* start *

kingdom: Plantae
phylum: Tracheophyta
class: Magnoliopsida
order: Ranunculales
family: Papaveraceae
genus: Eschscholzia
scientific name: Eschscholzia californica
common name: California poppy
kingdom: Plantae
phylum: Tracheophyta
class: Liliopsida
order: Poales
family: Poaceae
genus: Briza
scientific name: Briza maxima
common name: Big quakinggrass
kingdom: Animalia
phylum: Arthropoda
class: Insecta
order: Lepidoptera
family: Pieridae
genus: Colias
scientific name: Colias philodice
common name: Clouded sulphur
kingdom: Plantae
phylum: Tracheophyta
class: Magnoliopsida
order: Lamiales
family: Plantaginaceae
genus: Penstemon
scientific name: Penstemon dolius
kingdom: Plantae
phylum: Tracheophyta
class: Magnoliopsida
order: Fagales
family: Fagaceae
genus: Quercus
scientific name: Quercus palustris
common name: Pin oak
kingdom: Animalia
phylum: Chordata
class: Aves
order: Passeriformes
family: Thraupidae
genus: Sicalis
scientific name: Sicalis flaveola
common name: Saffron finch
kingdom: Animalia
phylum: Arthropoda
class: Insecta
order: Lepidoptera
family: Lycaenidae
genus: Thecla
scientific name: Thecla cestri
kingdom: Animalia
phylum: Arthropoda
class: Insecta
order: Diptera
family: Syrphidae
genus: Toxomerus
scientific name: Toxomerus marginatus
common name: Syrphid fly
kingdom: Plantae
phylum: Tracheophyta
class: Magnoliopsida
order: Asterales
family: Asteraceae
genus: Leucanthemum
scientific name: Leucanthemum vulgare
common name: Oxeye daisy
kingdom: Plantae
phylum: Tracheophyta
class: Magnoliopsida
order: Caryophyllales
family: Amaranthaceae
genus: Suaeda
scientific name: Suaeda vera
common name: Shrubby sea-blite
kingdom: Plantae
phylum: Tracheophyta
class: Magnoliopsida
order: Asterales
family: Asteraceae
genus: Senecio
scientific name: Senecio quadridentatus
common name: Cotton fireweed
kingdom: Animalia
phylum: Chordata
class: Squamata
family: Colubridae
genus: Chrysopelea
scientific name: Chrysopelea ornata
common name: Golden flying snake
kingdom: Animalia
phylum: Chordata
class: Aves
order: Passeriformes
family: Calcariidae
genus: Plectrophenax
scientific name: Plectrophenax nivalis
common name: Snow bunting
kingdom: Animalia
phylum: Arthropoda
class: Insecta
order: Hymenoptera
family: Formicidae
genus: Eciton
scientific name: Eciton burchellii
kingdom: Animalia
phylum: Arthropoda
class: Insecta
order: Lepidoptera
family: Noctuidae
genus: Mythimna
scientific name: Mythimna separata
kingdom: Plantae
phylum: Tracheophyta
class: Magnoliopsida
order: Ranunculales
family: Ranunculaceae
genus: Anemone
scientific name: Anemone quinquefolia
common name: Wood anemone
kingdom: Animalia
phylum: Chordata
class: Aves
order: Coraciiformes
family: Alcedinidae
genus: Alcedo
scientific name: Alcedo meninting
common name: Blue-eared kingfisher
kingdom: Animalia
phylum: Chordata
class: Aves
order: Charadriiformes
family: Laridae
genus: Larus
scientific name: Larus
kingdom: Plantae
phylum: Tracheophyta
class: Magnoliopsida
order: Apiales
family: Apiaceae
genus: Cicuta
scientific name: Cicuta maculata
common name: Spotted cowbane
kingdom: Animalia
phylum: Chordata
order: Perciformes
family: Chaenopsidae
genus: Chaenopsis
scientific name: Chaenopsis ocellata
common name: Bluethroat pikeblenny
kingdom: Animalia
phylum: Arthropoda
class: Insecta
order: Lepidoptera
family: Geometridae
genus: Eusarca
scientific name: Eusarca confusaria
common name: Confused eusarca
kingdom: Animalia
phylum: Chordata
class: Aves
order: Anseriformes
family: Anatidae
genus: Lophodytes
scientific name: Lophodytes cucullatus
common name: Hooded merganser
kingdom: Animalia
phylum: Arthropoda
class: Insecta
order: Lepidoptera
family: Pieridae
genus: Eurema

* end *

_What is being asked:_ Copy every line of the entries above word for word, keeping the same order and spelling.

_Reply to the task:_
kingdom: Plantae
phylum: Tracheophyta
class: Magnoliopsida
order: Ranunculales
family: Papaveraceae
genus: Eschscholzia
scientific name: Eschscholzia californica
common name: California poppy
kingdom: Plantae
phylum: Tracheophyta
class: Liliopsida
order: Poales
family: Poaceae
genus: Briza
scientific name: Briza maxima
common name: Big quakinggrass
kingdom: Animalia
phylum: Arthropoda
class: Insecta
order: Lepidoptera
family: Pieridae
genus: Colias
scientific name: Colias philodice
common name: Clouded sulphur
kingdom: Plantae
phylum: Tracheophyta
class: Magnoliopsida
order: Lamiales
family: Plantaginaceae
genus: Penstemon
scientific name: Penstemon dolius
kingdom: Plantae
phylum: Tracheophyta
class: Magnoliopsida
order: Fagales
family: Fagaceae
genus: Quercus
scientific name: Quercus palustris
common name: Pin oak
kingdom: Animalia
phylum: Chordata
class: Aves
order: Passeriformes
family: Thraupidae
genus: Sicalis
scientific name: Sicalis flaveola
common name: Saffron finch
kingdom: Animalia
phylum: Arthropoda
class: Insecta
order: Lepidoptera
family: Lycaenidae
genus: Thecla
scientific name: Thecla cestri
kingdom: Animalia
phylum: Arthropoda
class: Insecta
order: Diptera
family: Syrphidae
genus: Toxomerus
scientific name: Toxomerus marginatus
common name: Syrphid fly
kingdom: Plantae
phylum: Tracheophyta
class: Magnoliopsida
order: Asterales
family: Asteraceae
genus: Leucanthemum
scientific name: Leucanthemum vulgare
common name: Oxeye daisy
kingdom: Plantae
phylum: Tracheophyta
class: Magnoliopsida
order: Caryophyllales
family: Amaranthaceae
genus: Suaeda
scientific name: Suaeda vera
common name: Shrubby sea-blite
kingdom: Plantae
phylum: Tracheophyta
class: Magnoliopsida
order: Asterales
family: Asteraceae
genus: Senecio
scientific name: Senecio quadridentatus
common name: Cotton fireweed
kingdom: Animalia
phylum: Chordata
class: Squamata
family: Colubridae
genus: Chrysopelea
scientific name: Chrysopelea ornata
common name: Golden flying snake
kingdom: Animalia
phylum: Chordata
class: Aves
order: Passeriformes
family: Calcariidae
genus: Plectrophenax
scientific name: Plectrophenax nivalis
common name: Snow bunting
kingdom: Animalia
phylum: Arthropoda
class: Insecta
order: Hymenoptera
family: Formicidae
genus: Eciton
scientific name: Eciton burchellii
kingdom: Animalia
phylum: Arthropoda
class: Insecta
order: Lepidoptera
family: Noctuidae
genus: Mythimna
scientific name: Mythimna separata
kingdom: Plantae
phylum: Tracheophyta
class: Magnoliopsida
order: Ranunculales
family: Ranunculaceae
genus: Anemone
scientific name: Anemone quinquefolia
common name: Wood anemone
kingdom: Animalia
phylum: Chordata
class: Aves
order: Coraciiformes
family: Alcedinidae
genus: Alcedo
scientific name: Alcedo meninting
common name: Blue-eared kingfisher
kingdom: Animalia
phylum: Chordata
class: Aves
order: Charadriiformes
family: Laridae
genus: Larus
scientific name: Larus
kingdom: Plantae
phylum: Tracheophyta
class: Magnoliopsida
order: Apiales
family: Apiaceae
genus: Cicuta
scientific name: Cicuta maculata
common name: Spotted cowbane
kingdom: Animalia
phylum: Chordata
order: Perciformes
family: Chaenopsidae
genus: Chaenopsis
scientific name: Chaenopsis ocellata
common name: Bluethroat pikeblenny
kingdom: Animalia
phylum: Arthropoda
class: Insecta
order: Lepidoptera
family: Geometridae
genus: Eusarca
scientific name: Eusarca confusaria
common name: Confused eusarca
kingdom: Animalia
phylum: Chordata
class: Aves
order: Anseriformes
family: Anatidae
genus: Lophodytes
scientific name: Lophodytes cucullatus
common name: Hooded merganser
kingdom: Animalia
phylum: Arthropoda
class: Insecta
order: Lepidoptera
family: Pieridae
genus: Eurema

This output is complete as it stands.